Lukisan karya Adriaan de Lelie yang menggambarkan Herman Willem Daendels (berdiri kanan) bersama rekannya sesama tokoh revolusioner Belanda, Cornelis Krayenhoff (tengah) di Kota Maarssen, Belanda pada 18 Januari 1975. (Wikimedia Commons)

Gaji kecil yang diperoleh takkan mampu membeli kemewahan di Nusantara. Alhasil, praktek korupsi membuat mereka jadi Orang Kaya Baru (OKB). Segala macam barang yang meningkat status sosial mereka beli dan koleksi.

Suatu potret kemewahan yang notabene takkan didapat jika memilih berkarier Belanda. Praktek itu terus langgeng sampai VOC bangkrut dan meninggalkan utang bejibun pada 1799.

“VOC seperti semua organisasi politik/ekonomi zaman itu, hanya memberikan gaji nominal, sekadar uang pengikat. Seorang Gubernur Pantai Utara Jawa, misalnya, hanya digaji 80 gulden sebulan – dan meminta gaji tersebut diberikan saja kepada keluarganya di Holland (Belanda). Karena itu para pejabat VOC, yang seharusnya berdagang demi kepentingan majikannya, justru berusaha demi keuntungan sendiri.”

“Dalam ketentuan pejabat Kompeni memang dapat berusaha sendiri –setelah berdagang untuk VOC—dan itu disebut marshandel (perdagangan sisa). Namun, kapal-kapal Kompeni yang berangkat dari Jawa memuat demikian banyak barang perdagangan sisa milik pribadi pejabat Kompeni, dan hanya sedikit barang resmi,” ungkap Sejarawan Ong Hok Ham dalam buku Wahyu yang Hilang, Negeri yang Guncang (2018).

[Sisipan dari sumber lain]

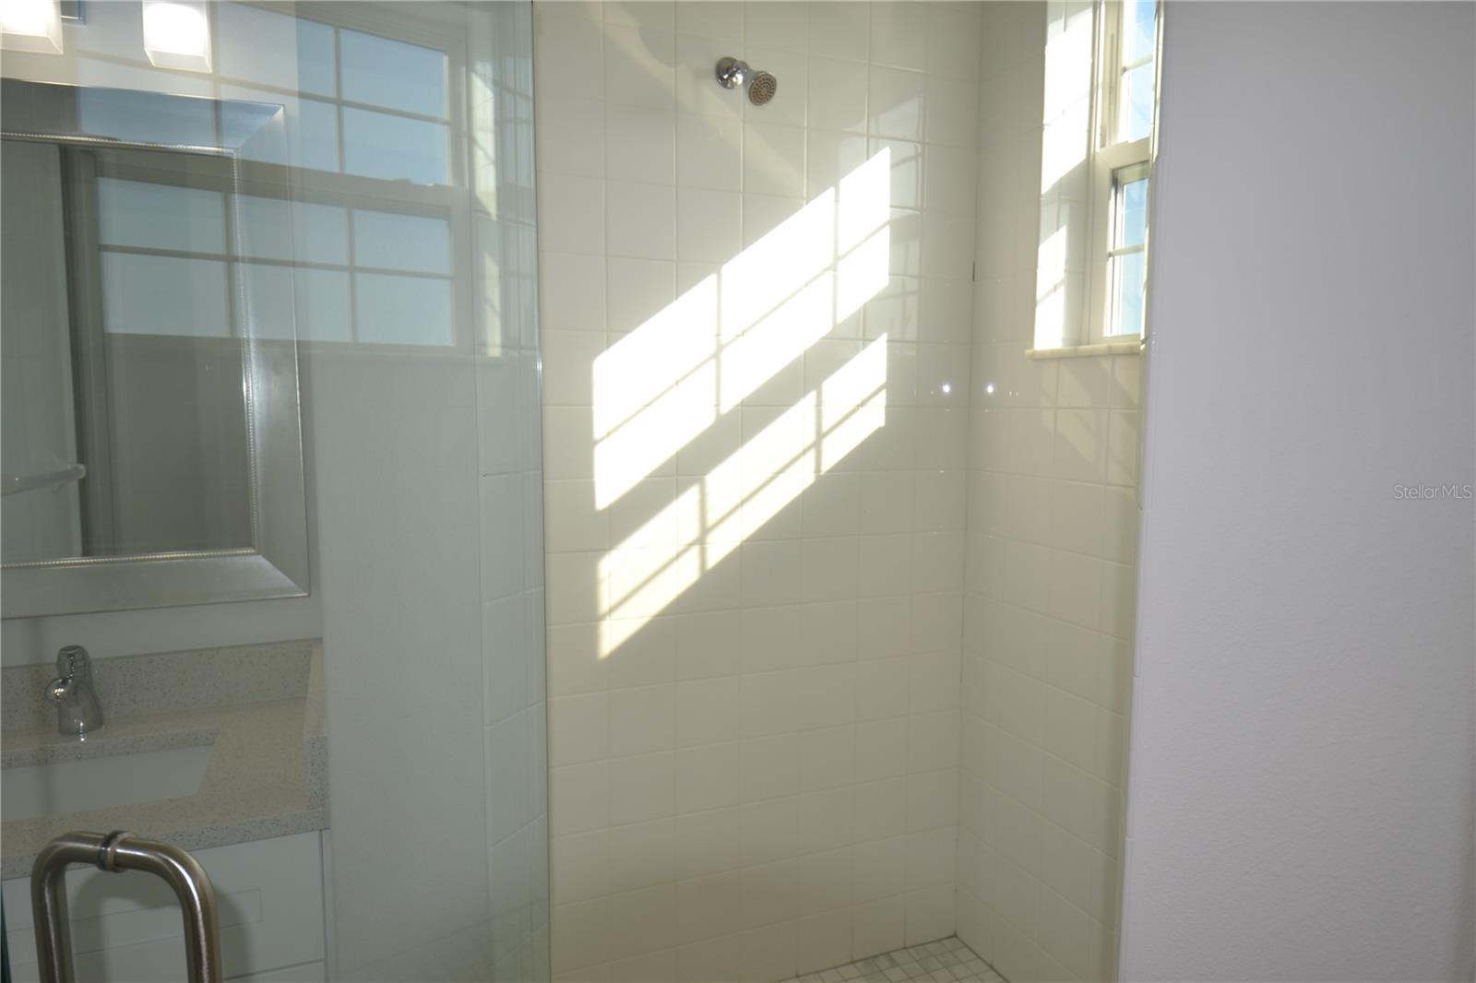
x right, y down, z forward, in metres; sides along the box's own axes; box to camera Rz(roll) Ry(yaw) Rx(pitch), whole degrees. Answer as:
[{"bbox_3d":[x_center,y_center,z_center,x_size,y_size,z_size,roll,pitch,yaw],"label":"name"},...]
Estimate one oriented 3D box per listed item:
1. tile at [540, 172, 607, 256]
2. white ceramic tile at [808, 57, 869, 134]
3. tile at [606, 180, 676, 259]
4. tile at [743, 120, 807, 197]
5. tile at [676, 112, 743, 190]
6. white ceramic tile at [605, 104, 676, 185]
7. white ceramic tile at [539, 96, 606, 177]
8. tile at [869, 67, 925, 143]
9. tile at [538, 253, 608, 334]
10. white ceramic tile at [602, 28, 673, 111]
[{"bbox_3d":[-0.345,-0.564,1.747,0.152,0.152,0.010,-2,6,-21],"label":"tile"},{"bbox_3d":[0.224,-0.888,1.938,0.152,0.152,0.010,-2,6,-21],"label":"white ceramic tile"},{"bbox_3d":[-0.204,-0.568,1.802,0.152,0.152,0.010,-2,6,-21],"label":"tile"},{"bbox_3d":[0.081,-0.730,1.897,0.152,0.152,0.010,-2,6,-21],"label":"tile"},{"bbox_3d":[-0.061,-0.727,1.842,0.152,0.152,0.010,-2,6,-21],"label":"tile"},{"bbox_3d":[-0.203,-0.720,1.788,0.152,0.152,0.010,-2,6,-21],"label":"white ceramic tile"},{"bbox_3d":[-0.344,-0.715,1.733,0.152,0.152,0.010,-2,6,-21],"label":"white ceramic tile"},{"bbox_3d":[0.366,-0.892,1.992,0.152,0.152,0.010,-2,6,-21],"label":"tile"},{"bbox_3d":[-0.346,-0.409,1.762,0.152,0.152,0.010,-2,6,-21],"label":"tile"},{"bbox_3d":[-0.202,-0.873,1.774,0.152,0.152,0.010,-2,6,-21],"label":"white ceramic tile"}]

Keruntuhan Kompeni cepat diantisipasi oleh penjajah Belanda. Empunya kuasa kemudian membuat pemerintahan baru. Pemerintah kolonial Hindia Belanda, namanya. Pergantian itu nyatanya tak membuat masalah korupsi lantas hilang.

Monumen 1000 KK Anyer-Panarukan di Desa Wringinanom, Kecamatan Panarukan, Situbondo, Jatim yang dibangun pemerintah Kabupaten Situbondo untuk mengenang pembangunan Jalan Raya Pos oleh Gubernur Jenderal Herman Willem Daendels. (indonesiakaya.com)

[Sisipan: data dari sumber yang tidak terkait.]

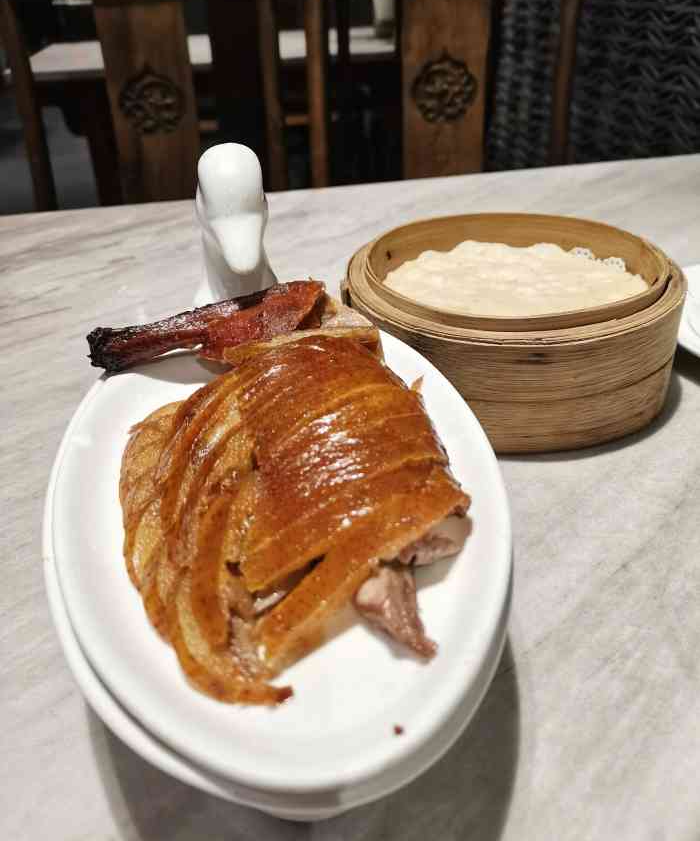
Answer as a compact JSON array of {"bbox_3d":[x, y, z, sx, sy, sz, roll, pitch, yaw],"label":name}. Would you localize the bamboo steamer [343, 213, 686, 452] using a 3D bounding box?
[{"bbox_3d":[0.096,-0.066,0.430,0.195,0.071,0.195,-4,33,0],"label":"bamboo steamer"}]

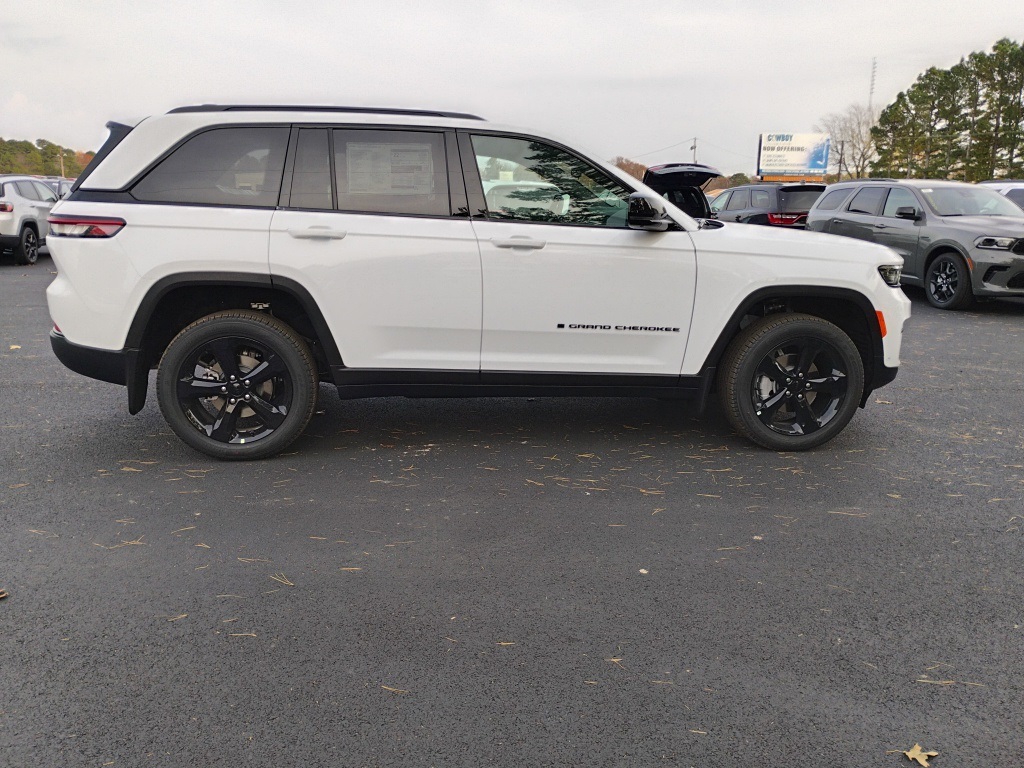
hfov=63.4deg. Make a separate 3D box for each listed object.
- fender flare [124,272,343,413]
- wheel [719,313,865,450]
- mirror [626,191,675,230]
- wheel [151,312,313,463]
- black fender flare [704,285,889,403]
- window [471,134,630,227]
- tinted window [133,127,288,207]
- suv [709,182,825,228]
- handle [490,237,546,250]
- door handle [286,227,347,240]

Perilaku pejabat korup terus langgeng. Semuanya baru berubah ketika Raja Belanda Louis Napoleon (adik Napoleon Bonaparte) mengutus Herman Willem Daendels sebagai Gubernur Jenderal Hindia Belanda yang baru pada awal tahun 1808.

Daendels pun bekerja keras untuk menghilang mental korupsi dalam pejabat Hindia Belanda. Ia yang menjabat sedari Januari mengeluarkan dekrit penting yang di dalamnya mengandung muatan pemberantasan korupsi tujuh bulan kemudian, atau pada 18 Agustus 1808.

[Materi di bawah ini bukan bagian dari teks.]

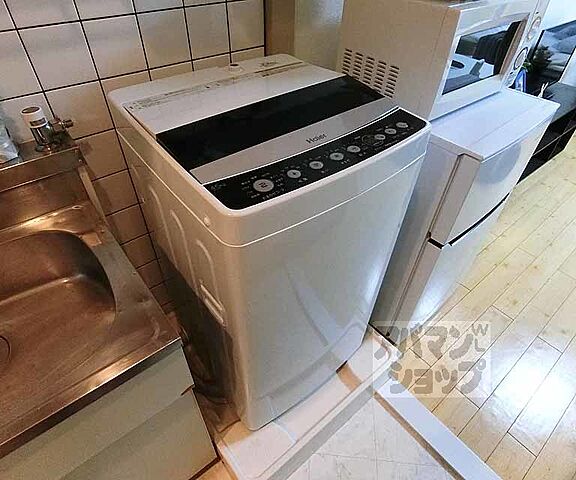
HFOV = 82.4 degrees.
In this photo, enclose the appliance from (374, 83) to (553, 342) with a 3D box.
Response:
[{"bbox_3d":[0.503,-0.128,1.364,0.478,0.885,0.510,-30,51,-27],"label":"appliance"}]

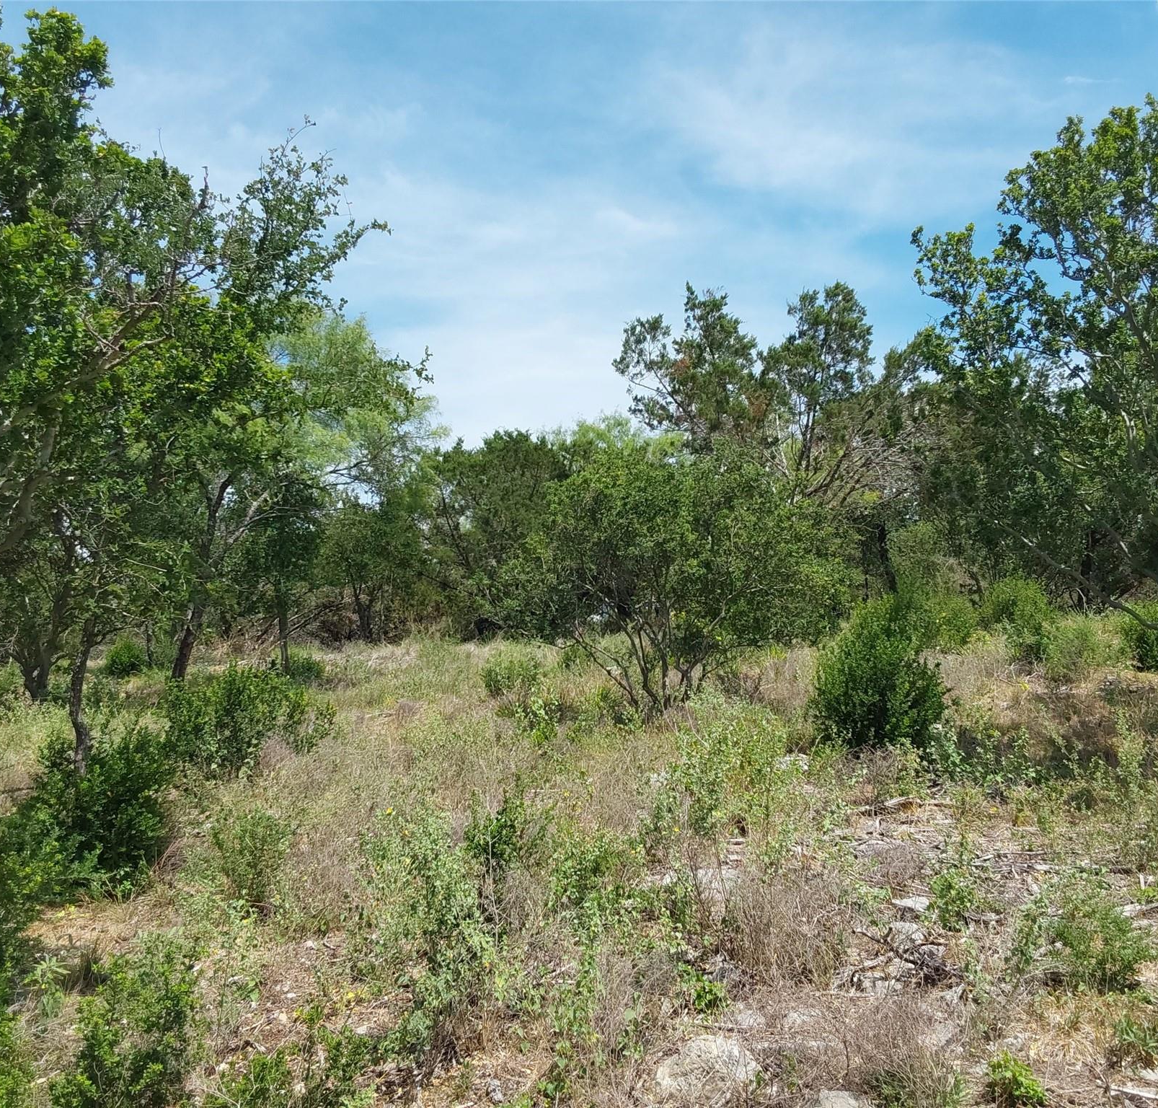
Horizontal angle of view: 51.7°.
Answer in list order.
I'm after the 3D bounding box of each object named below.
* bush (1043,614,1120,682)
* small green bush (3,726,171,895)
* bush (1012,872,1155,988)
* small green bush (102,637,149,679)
[{"bbox_3d":[5.882,1.095,14.000,0.906,0.798,0.815,0,0,0],"label":"bush"},{"bbox_3d":[-2.370,1.246,5.800,0.823,0.818,0.782,0,0,0],"label":"small green bush"},{"bbox_3d":[1.857,1.392,4.400,0.531,0.433,0.505,0,0,0],"label":"bush"},{"bbox_3d":[-6.081,1.391,16.000,0.618,0.572,0.587,0,0,0],"label":"small green bush"}]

Dekrit itu berisi perintah untuk menaikkan gaji seluruh pejabat Hindia Belanda yang dimulai dari Provinsi Pantai Timur Laut Jawa. Kebijakan itu membuat segala macam penyalagunaan jabatan untuk korupsi jadi sulit. Bahkan, Daendels kemudian tak segan-segan menghukum mati pejabat yang ketahuan merugikan negara dalam jumlah besar.

“Salah satu tindakan yang diambil Gubernur Jenderal baru itu adalah reformasi total administrasi. Sampai masa Daendels semua wilayah Belanda sebelah timur Cirebon membentuk satu provinsi, Provinsi Pantai Timur Laut Jawa. Gubernur provinsi itu, karena berbagai ‘tunjangan’ yang berkaitan dengan kedudukannya, menikmati penghasilan tahunan 100.000 gulden, sementara, kalau kita menerima perkataan Daendels, pemasukan pemerintah dari wilayah itu praktis nol.”

“Dengan dekrit 18 Agustus 1808 provinsi itu dibagi ke dalam lima prefektorat dan 38 kabupaten. Semua pejabat menerima pangkat militer dan gaji memadai. Hadiah suap dari bupati-bupati Jawa, keuntungan istimewa, semua penyalahgunaan ini harus dihentikan,” terang Bernard H.M. Vlekke dalam buku Nusantara (2008).